October 2010


26th Week of Common Time, Year C

perhaps i shall back track a bit from my previous post.  saying one thing, then saying the opposite is in fact a delicately christian art.  we call it tension.  it is often muddy and confusing.  but living in this tension is pretty well what we’ve got.  to live in dying, and to glory in the cross.

Hear the word of the LORD, you rulers of Sodom! Listen to the teaching of our God, you people of Gomorrah! What to me is the multitude of your sacrifices? says the LORD; I have had enough of burnt offerings of rams and the fat of fed beasts; I do not delight in the blood of bulls…

If you think about all of these things as the output of a semi-organized agrarian economy, then it pretty well lines up with the consumer goods of our day.  Perhaps Coke, a Disney movie, and a BMW.  There is not much use in offering up directly the work of our hands.  It is hard to imagine then, that shareholder rights are really high up on God’s list of things to accomplish.  Why then, should they receive more than a passing thought from me?

We some how imagine that the commands we hear shall be accomplished when we have more to give, are stronger to that we might help the weak.  This is a particularly difficult imaginative frame to break.  It seems borne out in some ways.  The doctor who does not protect herself will soon find herself of no help against a plague.  But there is something insidious about the new buildings full of well-fed aid workers that stands over the refugee tents.  I wish I had answers here, but sadly, all i’ve got is a question here.  There must be purpose to that work of our hands, so that it becomes set apart.

When you stretch out your hands, I will hide my eyes from you; even though you make many prayers, I will not listen; your hands are full of blood.Wash yourselves; make yourselves clean; remove the evil of your doings from before my eyes; cease to do evil, learn to do good; seek justice, rescue the oppressed, defend the orphan, plead for the widow.

The passage then ends with some hope.  God tells Isaiah that they shall argue it out…and the sins of the people will be cleansed.  But it takes that argument to get there.    In celebration of all God’s Saints, and in hope for all souls…

Let us argue it out.  Let us learn how do as we are commanded.

back by popular demand.

in other words, one of my friends told me she’d “read the shit out of” this blog.  and since i do owe her for loaning me a cocksucking copy of fucking Deadwood, i’d best oblige.

that, and it just doesn’t take much for me to start writing again.  whether i keep up with myself is another question.  i thought this time around i’d try to mix things up.  i’ll still try to do some reflections on the lectionary on sundays or thereabouts, but i’d also mix in some financial news with my regular pomo-ness.

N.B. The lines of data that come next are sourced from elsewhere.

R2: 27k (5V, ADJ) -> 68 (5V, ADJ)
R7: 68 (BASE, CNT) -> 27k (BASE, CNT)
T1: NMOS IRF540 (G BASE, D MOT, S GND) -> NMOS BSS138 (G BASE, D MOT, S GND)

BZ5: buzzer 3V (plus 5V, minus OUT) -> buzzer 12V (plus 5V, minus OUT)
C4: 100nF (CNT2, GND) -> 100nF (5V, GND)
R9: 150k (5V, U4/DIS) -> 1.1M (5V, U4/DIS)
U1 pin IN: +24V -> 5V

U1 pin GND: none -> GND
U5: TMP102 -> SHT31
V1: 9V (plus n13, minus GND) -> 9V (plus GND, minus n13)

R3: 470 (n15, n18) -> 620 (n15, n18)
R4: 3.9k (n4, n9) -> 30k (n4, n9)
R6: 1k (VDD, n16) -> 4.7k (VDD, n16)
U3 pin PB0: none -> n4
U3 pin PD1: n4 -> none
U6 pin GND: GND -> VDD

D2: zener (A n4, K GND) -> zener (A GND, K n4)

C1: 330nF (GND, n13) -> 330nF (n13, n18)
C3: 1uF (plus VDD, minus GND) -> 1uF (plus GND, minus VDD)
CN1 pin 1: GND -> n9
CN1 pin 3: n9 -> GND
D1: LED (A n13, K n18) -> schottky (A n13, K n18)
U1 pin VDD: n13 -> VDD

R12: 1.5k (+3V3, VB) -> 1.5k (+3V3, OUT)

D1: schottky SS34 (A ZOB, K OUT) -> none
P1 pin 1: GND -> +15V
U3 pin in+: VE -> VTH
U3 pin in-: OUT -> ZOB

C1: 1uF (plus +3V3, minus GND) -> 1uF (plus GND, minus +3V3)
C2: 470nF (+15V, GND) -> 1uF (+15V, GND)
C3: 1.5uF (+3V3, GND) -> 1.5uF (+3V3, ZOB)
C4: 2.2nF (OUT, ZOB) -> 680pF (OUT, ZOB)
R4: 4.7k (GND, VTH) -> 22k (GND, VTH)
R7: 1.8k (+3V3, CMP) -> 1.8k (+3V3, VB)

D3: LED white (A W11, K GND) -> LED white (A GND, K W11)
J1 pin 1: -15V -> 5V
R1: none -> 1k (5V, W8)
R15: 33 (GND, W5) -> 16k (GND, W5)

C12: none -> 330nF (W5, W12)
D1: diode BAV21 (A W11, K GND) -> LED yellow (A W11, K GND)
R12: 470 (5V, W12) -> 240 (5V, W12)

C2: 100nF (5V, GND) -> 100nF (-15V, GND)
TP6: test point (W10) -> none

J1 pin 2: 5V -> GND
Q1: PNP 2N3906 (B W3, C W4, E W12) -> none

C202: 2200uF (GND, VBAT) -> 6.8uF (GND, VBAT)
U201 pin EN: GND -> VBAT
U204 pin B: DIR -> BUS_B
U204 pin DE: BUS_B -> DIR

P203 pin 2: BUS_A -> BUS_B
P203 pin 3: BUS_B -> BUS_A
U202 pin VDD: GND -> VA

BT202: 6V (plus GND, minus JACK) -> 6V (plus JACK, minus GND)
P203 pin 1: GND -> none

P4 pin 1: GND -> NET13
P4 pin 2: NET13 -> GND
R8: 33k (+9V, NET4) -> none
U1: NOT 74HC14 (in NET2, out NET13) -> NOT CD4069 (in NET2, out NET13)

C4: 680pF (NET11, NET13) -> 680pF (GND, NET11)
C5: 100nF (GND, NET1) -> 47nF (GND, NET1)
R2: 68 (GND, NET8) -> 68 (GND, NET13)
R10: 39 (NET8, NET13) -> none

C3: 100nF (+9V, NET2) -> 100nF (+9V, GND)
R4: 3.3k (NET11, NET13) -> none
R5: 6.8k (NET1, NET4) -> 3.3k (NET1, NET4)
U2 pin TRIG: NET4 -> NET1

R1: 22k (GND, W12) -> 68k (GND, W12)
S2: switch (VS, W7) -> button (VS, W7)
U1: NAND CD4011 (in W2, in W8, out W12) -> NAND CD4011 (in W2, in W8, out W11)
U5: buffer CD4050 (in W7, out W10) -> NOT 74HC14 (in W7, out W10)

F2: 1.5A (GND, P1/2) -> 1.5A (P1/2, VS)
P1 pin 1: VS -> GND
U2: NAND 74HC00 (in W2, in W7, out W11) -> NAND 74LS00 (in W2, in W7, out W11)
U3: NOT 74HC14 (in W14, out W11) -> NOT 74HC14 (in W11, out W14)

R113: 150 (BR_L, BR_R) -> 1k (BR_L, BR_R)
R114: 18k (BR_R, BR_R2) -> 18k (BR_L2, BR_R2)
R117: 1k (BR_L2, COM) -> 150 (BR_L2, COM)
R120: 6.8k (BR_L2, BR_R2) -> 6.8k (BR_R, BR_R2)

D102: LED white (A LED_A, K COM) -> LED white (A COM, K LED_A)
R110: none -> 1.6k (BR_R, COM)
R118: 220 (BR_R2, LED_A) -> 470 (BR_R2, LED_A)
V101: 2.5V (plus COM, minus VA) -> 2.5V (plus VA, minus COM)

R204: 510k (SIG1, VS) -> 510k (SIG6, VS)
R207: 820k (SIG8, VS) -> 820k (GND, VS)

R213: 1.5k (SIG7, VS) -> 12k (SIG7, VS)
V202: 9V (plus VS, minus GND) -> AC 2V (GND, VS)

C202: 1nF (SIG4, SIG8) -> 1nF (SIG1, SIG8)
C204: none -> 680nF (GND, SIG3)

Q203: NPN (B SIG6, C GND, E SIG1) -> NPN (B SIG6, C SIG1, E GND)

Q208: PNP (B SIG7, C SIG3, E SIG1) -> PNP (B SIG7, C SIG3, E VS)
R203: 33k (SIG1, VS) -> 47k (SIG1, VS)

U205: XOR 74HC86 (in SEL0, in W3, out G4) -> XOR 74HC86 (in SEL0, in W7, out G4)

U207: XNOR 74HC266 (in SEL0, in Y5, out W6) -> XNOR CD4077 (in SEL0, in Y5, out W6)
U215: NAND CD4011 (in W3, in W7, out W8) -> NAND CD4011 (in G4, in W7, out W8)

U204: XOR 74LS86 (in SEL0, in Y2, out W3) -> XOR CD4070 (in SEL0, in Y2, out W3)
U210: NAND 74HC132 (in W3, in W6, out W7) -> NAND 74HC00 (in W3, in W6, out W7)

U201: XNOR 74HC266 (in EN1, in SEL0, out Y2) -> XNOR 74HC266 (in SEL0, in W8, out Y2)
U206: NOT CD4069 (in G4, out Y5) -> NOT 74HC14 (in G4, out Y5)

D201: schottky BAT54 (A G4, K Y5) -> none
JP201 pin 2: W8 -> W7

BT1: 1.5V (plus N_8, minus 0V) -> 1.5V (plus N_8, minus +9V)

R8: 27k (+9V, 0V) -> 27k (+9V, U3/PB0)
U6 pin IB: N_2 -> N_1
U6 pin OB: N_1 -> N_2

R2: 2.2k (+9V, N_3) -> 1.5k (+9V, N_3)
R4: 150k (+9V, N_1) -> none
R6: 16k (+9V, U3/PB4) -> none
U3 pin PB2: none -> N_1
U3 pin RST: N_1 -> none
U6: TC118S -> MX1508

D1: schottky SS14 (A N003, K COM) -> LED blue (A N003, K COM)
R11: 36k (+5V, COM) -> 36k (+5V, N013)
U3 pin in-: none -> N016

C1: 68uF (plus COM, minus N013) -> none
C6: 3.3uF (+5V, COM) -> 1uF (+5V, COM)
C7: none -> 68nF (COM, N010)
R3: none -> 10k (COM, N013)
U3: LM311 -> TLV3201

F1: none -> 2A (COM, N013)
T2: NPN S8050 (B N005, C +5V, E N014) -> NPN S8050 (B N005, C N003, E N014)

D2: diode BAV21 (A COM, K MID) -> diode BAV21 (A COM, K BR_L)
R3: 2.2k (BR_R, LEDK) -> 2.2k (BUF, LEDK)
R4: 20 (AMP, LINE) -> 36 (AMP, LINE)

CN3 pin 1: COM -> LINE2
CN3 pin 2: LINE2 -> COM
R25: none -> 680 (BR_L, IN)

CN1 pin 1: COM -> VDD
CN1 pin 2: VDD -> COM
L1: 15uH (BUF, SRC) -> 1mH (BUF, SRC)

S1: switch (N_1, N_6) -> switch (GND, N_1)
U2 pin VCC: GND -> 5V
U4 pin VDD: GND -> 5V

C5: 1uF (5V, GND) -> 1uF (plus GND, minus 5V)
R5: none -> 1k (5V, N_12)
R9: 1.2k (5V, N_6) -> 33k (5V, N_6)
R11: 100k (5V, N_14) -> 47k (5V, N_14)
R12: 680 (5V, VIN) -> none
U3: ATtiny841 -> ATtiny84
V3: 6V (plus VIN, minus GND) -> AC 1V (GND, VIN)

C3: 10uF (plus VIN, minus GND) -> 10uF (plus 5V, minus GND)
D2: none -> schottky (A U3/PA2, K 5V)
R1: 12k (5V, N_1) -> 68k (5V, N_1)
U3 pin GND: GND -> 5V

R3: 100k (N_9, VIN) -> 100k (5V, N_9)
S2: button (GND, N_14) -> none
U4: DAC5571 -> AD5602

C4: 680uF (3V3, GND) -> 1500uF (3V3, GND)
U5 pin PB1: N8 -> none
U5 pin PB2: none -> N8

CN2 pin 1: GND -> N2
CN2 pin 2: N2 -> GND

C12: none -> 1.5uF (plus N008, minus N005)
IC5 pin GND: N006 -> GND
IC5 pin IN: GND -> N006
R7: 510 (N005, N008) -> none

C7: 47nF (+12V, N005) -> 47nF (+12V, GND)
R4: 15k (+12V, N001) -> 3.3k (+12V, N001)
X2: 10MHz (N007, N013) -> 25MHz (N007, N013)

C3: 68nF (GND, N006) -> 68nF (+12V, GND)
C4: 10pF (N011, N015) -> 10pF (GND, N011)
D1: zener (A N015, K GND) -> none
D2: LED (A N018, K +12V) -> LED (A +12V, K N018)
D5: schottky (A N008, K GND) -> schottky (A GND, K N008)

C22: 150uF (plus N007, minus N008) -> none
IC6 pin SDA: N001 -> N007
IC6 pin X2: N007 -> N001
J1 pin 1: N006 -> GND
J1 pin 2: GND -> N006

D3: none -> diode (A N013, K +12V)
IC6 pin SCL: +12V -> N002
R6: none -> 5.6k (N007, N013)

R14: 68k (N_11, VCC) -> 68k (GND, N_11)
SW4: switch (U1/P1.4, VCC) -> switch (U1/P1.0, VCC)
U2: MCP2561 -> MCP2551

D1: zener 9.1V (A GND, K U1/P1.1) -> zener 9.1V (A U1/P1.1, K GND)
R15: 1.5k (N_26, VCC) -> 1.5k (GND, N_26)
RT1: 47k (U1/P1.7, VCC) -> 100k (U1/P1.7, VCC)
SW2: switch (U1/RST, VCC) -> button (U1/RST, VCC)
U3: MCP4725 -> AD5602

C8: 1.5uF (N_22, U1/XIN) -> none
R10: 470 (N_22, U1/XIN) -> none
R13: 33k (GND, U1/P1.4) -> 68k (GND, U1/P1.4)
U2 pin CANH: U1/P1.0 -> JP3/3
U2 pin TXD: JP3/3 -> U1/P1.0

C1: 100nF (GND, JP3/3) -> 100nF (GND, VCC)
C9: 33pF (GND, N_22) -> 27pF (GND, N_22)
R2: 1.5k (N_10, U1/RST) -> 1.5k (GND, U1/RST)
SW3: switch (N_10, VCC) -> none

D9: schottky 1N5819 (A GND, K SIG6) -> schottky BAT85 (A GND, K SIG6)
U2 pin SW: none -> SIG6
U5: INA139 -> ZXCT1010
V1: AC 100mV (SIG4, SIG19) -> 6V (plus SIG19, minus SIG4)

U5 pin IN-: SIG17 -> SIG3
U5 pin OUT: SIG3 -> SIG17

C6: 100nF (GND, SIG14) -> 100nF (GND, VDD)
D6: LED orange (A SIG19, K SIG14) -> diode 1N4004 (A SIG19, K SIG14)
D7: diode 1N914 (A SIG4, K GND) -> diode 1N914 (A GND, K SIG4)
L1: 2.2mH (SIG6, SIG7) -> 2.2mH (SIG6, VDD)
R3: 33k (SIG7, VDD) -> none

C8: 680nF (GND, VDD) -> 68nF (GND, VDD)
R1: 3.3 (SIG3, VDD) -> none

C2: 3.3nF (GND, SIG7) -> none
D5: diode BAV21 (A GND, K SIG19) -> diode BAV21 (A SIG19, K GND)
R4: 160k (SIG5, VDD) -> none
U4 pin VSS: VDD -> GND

it’s not something i studied, or have some special insight into…except as someone who has both gotten a good and raw deal from the american economy as of late.  so from time to time, i’ll put a few words up about what i’ve learned.

i’ve been thinking about the govenor’s election a lot, and how the donations to MN Forward played out.  what i keep coming back to is that I’m glad i don’t own any Target.  it’s not that the expenditure was particularly large, or the blowback that painful.  but it was clear that the management was willing to risk store openings in key urban locations just to have their say in local politics.  and there’s something really odd about that.  if you own a stock for the long haul, i’d venture that there are very few political issues that will actually be worth donating for.  and many would be too radioactive to be smart.  unless your sector has a truly burdensome regulation…think stem cell research….politics is just too short term to really have an impact on your investment.

but for the c-level exec, politics matters a great deal.  your shelf life is short enough that no matter what the board might say about long-term incentives, there is just too much for them to lose in a year, a quarter, or even a day.  so they look to protect it by chasing faster moving money.  the tax treatment of profits, the power they can wield to render corporate boards toothless, and otherwise take the capitol of others and turn it into private income…these are all the short term interests of the ceo looking to hir stock options.

so oddly enough, Citizens United and the flow of corporate money might not actually be a very capitol friendly tactic.  it is, however, awfully kind to the professional management class that has stepped in…the Tony Haywards, the Jack Donaghys, Angelo Mozilos of the world.  they might be rich, but not on the same scale that a Ford, Rockefeller or Carnagie was.  Certainly, they never own the percentages of the underlying company that those guys did.  and so their time frame is shorter than we as a society need it to be.

so as we start trying to move our nation again, i have the following suggestion.  look at institutional ownership percentages.  and support shareholder rights laws.  the new player in the economy is going to be the retirement fund…the endowment officer, and the trust manager.  the folks who have as long a horizon as the rest of the nation.

honest services laws might prove too vague to actually pin folks to the wall, but modern capitol behaves too erratically, too dangerously for us to really be okay with it.